Conosciuta da tutti come Caterina da Siena, la Santa del Medioevo, il cui vero cognome era Di Jacopo Benincasa, fin da bambina riceverà la chiamata di Gesù. All’età di soli sei anni, la piccola Caterina, farà voto di castità affidando il suo cuore a Dio. Ventiquattresima di venticinque figli, la giovane fanciulla era figlia del tintore di panni Jacopo Benincasa e di sua moglie Lapa Piacenti.

A dodici anni, i suoi genitori combineranno un matrimonio per la loro bambina, al quale la stessa Caterina si sottrarrà, dichiarando il suo amore per il Signore.

Inizialmente ostacolata nella realizzazione del suo sogno di prendere i voti, la giovane continuerà a condurre una vita di Preghiere e Penitenze. La sua ostinazione sarà così forte da portare il Padre, Jacopo, ad arrendersi e a autorizzare che la fanciulla entrasse a far parte dell’Ordine Monastico. 

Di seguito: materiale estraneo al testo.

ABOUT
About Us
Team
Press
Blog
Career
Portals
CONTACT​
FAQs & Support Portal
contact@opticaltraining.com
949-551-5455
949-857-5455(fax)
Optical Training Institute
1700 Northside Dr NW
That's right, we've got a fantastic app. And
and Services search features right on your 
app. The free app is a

Da allora, il coraggio e la forza diventeranno le virtù costanti che accompagneranno la Vita di Caterina. Deciderà, infatti, di far parte delle Suore Terziarie Domenicane. Scelta considerata un po’ azzardata per il tempo, visto che facevano parte dell’ordine, Vedove e Donne mature di buona fama che continuavano a vivere nel Mondo attraverso opere di Carità.

La Castità della giovane costituiva un ostacolo e sarà proprio in quell’occasione che si assisterà al Primo Miracolo della Santa. Caterina, pur di indossare il Mantello Nero delle Sorelle di San Domenico, farà mutare il suo giovane volto aggraziato in quello di una Donna più’ matura.

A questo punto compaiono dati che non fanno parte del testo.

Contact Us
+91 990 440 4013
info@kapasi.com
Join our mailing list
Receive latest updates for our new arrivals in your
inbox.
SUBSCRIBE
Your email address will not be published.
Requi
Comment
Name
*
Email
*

“Mantellata”, dedicherà la sua vita ai poveri, ai malati, assistendo in particolar modo le persone colpite dalle malattie più contagiose. Questa sua attività durò per mesi e si protrarrà soprattutto nel periodo delle epidemie più devastanti.

Ma il coraggio e la tenacia della giovane Santa non si fermeranno qui. Caterina, da analfabeta imparerà a leggere e scrivere. Attraverso le scritture, la Santa parlerà ai Papi, ai Re, Regine non dimenticandosi mai dei più deboli, scriverà anche ai Detenuti. I suoi messaggi,i quali in maggior parte risultano essere dettati, daranno vita ad un vero e proprio corpo Epistolare.

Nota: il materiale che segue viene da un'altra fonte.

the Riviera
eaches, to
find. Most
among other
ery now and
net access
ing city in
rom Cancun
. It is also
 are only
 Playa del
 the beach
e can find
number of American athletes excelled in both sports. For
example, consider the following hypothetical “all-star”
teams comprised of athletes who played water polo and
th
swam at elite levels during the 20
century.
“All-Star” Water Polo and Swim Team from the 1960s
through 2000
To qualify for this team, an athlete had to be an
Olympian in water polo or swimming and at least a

Nelle sue Lettere, Caterina con estrema dolcezza affronterà temi religiosi e politici. Interverrà in maniera attiva sulle problematiche religiose riguardanti non solo la Chiesa ma anche l’Impero, gli Stati, i Regni.

Il suo impegno costante nell’affermazione dei valori di Cristo nella Vita sociale, religiosa e politica alla quale apparteneva, la porterà ad assumere il ruolo di Mediatrice e Pacificatrice nei vari conflitti Antipapali della Chiesa del tempo. Verrà per questo, nel 1970, insignita del Titolo di Dottore della Chiesa da Papa Paolo VI.

Oggi 29 Aprile, a più di 640 anni dalla sua Morte, ricordiamo la Vita di una giovane Santa dedita alla cura dei  più deboli, non dimenticando la sua Dolcezza nel trattare i suoi “Nemici” e i suoi tanti Miracoli.

In particolare, la sua opera Caritatevole nei confronti degli ammalati, le valsero il titolo di Patrona degli Infermieri.

Caterina ci ha dimostrato nel suo breve percorso terreno, morì all’età di soli 33 anni, che il Coraggio e la Tenacia se spinti e alimentati dall’Amore sono in grado di aiutarci a cambiare il Mondo.